==== Фрагмент текста ====
Ну вот и всё, теперь прощай.
Настал последний час.
Слепое время, как праща,
Швыряет в вечность нас.
И, перед тем,
как в мир теней
Уйти, покинув Русь,
Я только в памяти людей
На время задержусь.
И отлетит моя душа,
Но вот куда? Как знать...
А память тем и хороша,
Что можно забывать,
И лихом
в этот горький срок,
Когда уйду за край, –
Не поминай меня, дружок,
Совсем не поминай...
На одном из своих концертов Виктор признался, что любимая его тема – древнегреческая. У него были великолепные стихи, преобразованные в песни, про Ясона и Золотое руно, про Одиссея, про взятие Трои, но среди них было мое любимое стихотворение «Марафонец». Не стихотворение – крик о подвиге, который оказался ненужным и непонятным обывателю.
Последний подъём,
заплетаются ноги,
В глотку как будто бы
вбили клин,
Сколько же пыли
на этой дороге
От Марафона и до Афин!
После падения
кровоточит локоть,
Лёгкие сбились
в пылающий ком,
Сердце, кажется,
собирается лопнуть,
Словно мех
с перезрелым вином.
Нет никого на дороге, кроме
Его и тени,
из болельщиков – Зевс.
Откуда же взялся
этот привкус крови,
Будто живьём
им был съеден перс?
Сколько усилий
от выдоха к вдоху
И обратно,
но затронута честь!
Он подумал:
я, возможно, подохну,
Но доставлю
эту светлую весть!
Вовсе не нужен
венок из лавра,
Человек рождён слабым,
увы и ах!
Жалко, что мать
не влюбилась в кентавра, –
Тогда б не темнело
от бега в глазах.
Он в город вбежал
на пределе силы,
В последний миг
ему стало светло...
– Радуйтесь, афиняне,
мы победили!
И сонный голос из толпы:
– Кого???
====
#### Цель задания:
Переведите на английский язык предложение из фрагмента текста выше: «На одном из своих концертов Виктор признался, что любимая его тема – древнегреческая».
==== Исходные данные ====
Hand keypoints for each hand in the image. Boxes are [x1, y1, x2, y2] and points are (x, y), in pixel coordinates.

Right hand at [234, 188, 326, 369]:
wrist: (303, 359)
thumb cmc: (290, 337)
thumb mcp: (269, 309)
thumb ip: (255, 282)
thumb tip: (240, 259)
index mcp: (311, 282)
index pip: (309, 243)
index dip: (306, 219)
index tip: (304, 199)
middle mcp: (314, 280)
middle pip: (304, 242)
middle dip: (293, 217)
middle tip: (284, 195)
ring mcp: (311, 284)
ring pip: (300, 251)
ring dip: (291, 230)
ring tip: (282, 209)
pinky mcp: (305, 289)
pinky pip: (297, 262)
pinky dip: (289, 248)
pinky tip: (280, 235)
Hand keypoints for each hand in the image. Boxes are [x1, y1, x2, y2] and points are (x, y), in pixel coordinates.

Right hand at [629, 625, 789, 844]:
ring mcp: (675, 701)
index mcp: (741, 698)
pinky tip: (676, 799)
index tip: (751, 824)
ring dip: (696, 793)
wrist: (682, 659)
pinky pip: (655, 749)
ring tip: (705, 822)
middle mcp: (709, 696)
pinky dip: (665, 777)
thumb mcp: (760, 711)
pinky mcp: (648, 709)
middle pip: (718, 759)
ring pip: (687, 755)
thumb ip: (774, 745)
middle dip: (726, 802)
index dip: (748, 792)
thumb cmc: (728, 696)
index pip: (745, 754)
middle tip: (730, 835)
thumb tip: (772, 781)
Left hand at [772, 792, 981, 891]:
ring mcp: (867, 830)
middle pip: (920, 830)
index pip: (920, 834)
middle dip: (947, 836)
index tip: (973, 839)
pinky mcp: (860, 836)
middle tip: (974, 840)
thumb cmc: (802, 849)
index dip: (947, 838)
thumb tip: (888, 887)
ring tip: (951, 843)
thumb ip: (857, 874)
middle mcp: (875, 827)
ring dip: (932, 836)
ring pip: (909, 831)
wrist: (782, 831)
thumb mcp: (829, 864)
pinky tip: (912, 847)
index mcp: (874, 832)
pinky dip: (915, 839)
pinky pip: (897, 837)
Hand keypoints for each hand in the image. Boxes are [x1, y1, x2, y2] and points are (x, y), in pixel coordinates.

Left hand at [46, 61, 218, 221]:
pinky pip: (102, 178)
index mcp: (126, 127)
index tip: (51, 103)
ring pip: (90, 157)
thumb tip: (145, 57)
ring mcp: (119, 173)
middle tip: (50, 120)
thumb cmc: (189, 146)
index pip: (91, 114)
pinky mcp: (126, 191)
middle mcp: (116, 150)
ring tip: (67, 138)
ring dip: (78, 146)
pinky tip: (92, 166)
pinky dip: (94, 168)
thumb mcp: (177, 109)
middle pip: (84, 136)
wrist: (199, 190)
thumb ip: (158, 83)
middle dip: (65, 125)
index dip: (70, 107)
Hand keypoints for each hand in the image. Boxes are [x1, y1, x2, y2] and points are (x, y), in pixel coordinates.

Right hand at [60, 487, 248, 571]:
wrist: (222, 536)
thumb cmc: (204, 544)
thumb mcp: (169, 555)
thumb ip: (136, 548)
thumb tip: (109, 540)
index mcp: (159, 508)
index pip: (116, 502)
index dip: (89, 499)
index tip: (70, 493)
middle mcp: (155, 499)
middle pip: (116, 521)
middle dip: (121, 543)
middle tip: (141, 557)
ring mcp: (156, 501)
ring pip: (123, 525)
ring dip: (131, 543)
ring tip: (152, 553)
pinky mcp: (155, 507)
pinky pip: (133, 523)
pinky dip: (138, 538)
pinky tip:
====
#### Результат задания:
At one of his concerts, Viktor admitted that his favorite theme was ancient Greek.